Why isn't it common knowledge that 9 out of 10 people recently diagnosed with diabetes are able to reverse it with weight loss? https://t.co/8mYYsNPDUS
— Mission Remission (@remission_ie) May 15, 2021
from the article by Donna Ferguson:
Taylor’s “Newcastle” weight loss program is a clinically proven method of reversing early type 2 diabetes and his approach is currently being rolled out to people with the condition by the NHS. It involves cutting your calorie intake to 700-800 calories a day. In the book he explains how the people in his program who managed to do this – typically by consuming only slimming meal shakes and non-starchy vegetables, plus one cup of tea or coffee each day with skimmed milk – lost a life-changing amount of weight in just eight weeks. And how you can do the same, safely, at home.
In other words it is a book that has all the hallmarks of becoming a massive bestseller. But Taylor himself will not make a penny from it. He is donating 100% of his proceeds from the book to the charity Diabetes UK, which is “only logical,” he tells me, because they funded his original 2011 study. “That was so far sighted of them,” he says. “They supported research that I know the experts thought was outlandish.” He says just one person at the research committee meeting spoke up for his proposal and convinced the others by saying: “It might sound crazy, but if he’s right, it would be really important.”

▶ **List of tasks**
1. Summarize the text about reversing type 2 diabetes in two sentences.
2. Transcribe the text about reversing type 2 diabetes word for word, starting with "Why isn't it" and going on through "safely, at home.".
The records have no connection to the text about reversing type 2 diabetes.

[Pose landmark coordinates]
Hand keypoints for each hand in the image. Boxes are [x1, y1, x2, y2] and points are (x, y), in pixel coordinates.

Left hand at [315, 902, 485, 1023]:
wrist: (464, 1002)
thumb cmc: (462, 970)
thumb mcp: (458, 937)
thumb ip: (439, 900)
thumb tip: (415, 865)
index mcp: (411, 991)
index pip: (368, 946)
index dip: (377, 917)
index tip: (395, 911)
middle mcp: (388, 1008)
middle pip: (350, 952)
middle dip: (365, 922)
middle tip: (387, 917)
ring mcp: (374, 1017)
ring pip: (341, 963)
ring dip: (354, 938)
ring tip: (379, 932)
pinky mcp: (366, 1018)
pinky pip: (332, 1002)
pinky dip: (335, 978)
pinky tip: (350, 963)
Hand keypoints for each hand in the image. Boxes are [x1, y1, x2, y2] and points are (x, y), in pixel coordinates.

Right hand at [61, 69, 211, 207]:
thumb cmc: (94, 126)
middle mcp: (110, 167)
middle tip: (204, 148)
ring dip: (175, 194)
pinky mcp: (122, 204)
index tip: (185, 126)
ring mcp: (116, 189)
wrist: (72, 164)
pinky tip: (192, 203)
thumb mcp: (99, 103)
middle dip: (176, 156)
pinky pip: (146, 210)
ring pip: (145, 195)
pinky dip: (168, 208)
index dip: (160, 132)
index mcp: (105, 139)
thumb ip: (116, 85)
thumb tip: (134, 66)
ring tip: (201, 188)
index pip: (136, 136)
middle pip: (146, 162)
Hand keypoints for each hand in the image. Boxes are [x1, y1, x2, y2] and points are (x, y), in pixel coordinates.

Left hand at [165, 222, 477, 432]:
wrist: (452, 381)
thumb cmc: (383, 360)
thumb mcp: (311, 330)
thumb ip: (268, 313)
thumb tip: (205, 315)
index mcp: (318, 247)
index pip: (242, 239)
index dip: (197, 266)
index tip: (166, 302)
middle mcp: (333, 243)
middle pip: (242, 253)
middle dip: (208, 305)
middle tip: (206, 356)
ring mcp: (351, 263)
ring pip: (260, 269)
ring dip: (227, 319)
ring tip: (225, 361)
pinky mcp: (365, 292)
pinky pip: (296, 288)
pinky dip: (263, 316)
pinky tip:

▶ **Your written answers**
1. Taylor's "Newcastle" weight loss program, a clinically proven method of reversing early type 2 diabetes that the NHS is rolling out, cuts calorie intake to 700-800 calories a day, and his book explains how people in the program lost a life-changing amount of weight in eight weeks and how readers can do the same safely at home. Taylor is donating all of his proceeds from the book to Diabetes UK, which funded his original 2011 study even though experts thought the research was outlandish.

2.
Why isn't it common knowledge that 9 out of 10 people recently diagnosed with diabetes are able to reverse it with weight loss? https://t.co/8mYYsNPDUS
— Mission Remission (@remission_ie) May 15, 2021
from the article by Donna Ferguson:
Taylor’s “Newcastle” weight loss program is a clinically proven method of reversing early type 2 diabetes and his approach is currently being rolled out to people with the condition by the NHS. It involves cutting your calorie intake to 700-800 calories a day. In the book he explains how the people in his program who managed to do this – typically by consuming only slimming meal shakes and non-starchy vegetables, plus one cup of tea or coffee each day with skimmed milk – lost a life-changing amount of weight in just eight weeks. And how you can do the same, safely, at home.